[Opening Input data section]

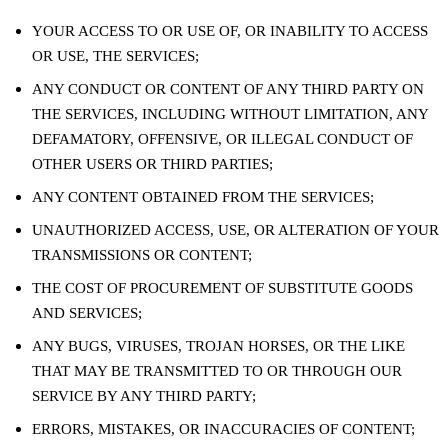
YOUR ACCESS TO OR USE OF, OR INABILITY TO ACCESS
OR USE, THE SERVICES;
ANY CONDUCT OR CONTENT OF ANY THIRD PARTY ON
THE SERVICES, INCLUDING WITHOUT LIMITATION, ANY
DEFAMATORY, OFFENSIVE, OR ILLEGAL CONDUCT OF
OTHER USERS OR THIRD PARTIES;
ANY CONTENT OBTAINED FROM THE SERVICES;
UNAUTHORIZED ACCESS, USE, OR ALTERATION OF YOUR
TRANSMISSIONS OR CONTENT;
THE COST OF PROCUREMENT OF SUBSTITUTE GOODS
AND SERVICES;
ANY BUGS, VIRUSES, TROJAN HORSES, OR THE LIKE
THAT MAY BE TRANSMITTED TO OR THROUGH OUR
SERVICE BY ANY THIRD PARTY;
ERRORS, MISTAKES, OR INACCURACIES OF CONTENT;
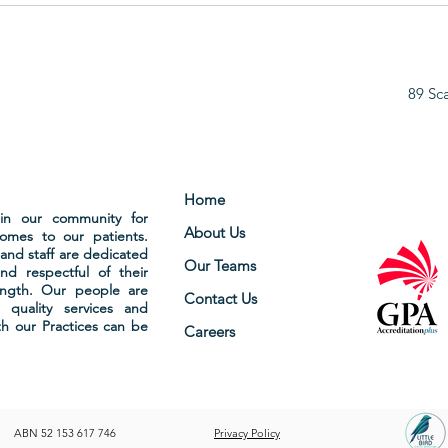
HOLIDAY
BAK
89 Sc
Home
hin our community for
About Us
comes to our patients.
and staff are dedicated
Our Teams
nd respectful of their
ength. Our people are
Contact Us
 quality services and
ith our Practices can be
Careers
ABN 52 153 617 746
Privacy Policy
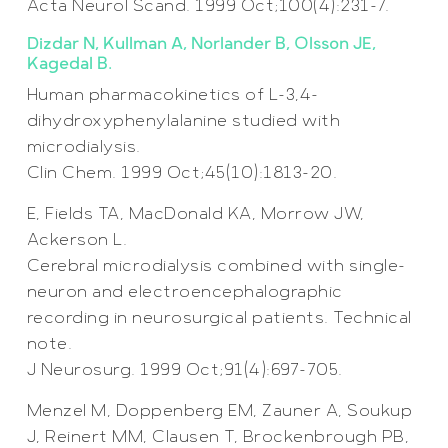
Acta Neurol Scand. 1999 Oct;100(4):231-7.
Dizdar N, Kullman A, Norlander B, Olsson JE,
Kagedal B.
Human pharmacokinetics of L-3,4-
dihydroxyphenylalanine studied with
microdialysis.
Clin Chem. 1999 Oct;45(10):1813-20.
E, Fields TA, MacDonald KA, Morrow JW,
Ackerson L.
Cerebral microdialysis combined with single-
neuron and electroencephalographic
recording in neurosurgical patients. Technical
note.
J Neurosurg. 1999 Oct;91(4):697-705.
Menzel M, Doppenberg EM, Zauner A, Soukup
J, Reinert MM, Clausen T, Brockenbrough PB,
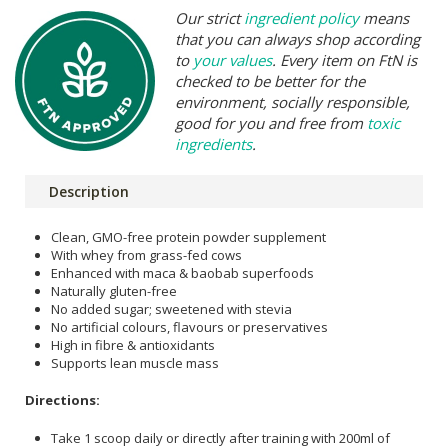
Our strict
ingredient policy
means
that you can always shop according
to
your values
. Every item on FtN is
checked to be better for the
environment, socially responsible,
good for you and free from
toxic
ingredients
.
Description
Clean, GMO-free protein powder supplement
With whey from grass-fed cows
Enhanced with maca & baobab superfoods
Naturally gluten-free
No added sugar; sweetened with stevia
No artificial colours, flavours or preservatives
High in fibre & antioxidants
Supports lean muscle mass
Directions:
Take 1 scoop daily or directly after training with 200ml of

[Closing Input data section]

Activity
Show the lines above with "free".

Task output
good for you and free from
Clean, GMO-free protein powder supplement
Naturally gluten-free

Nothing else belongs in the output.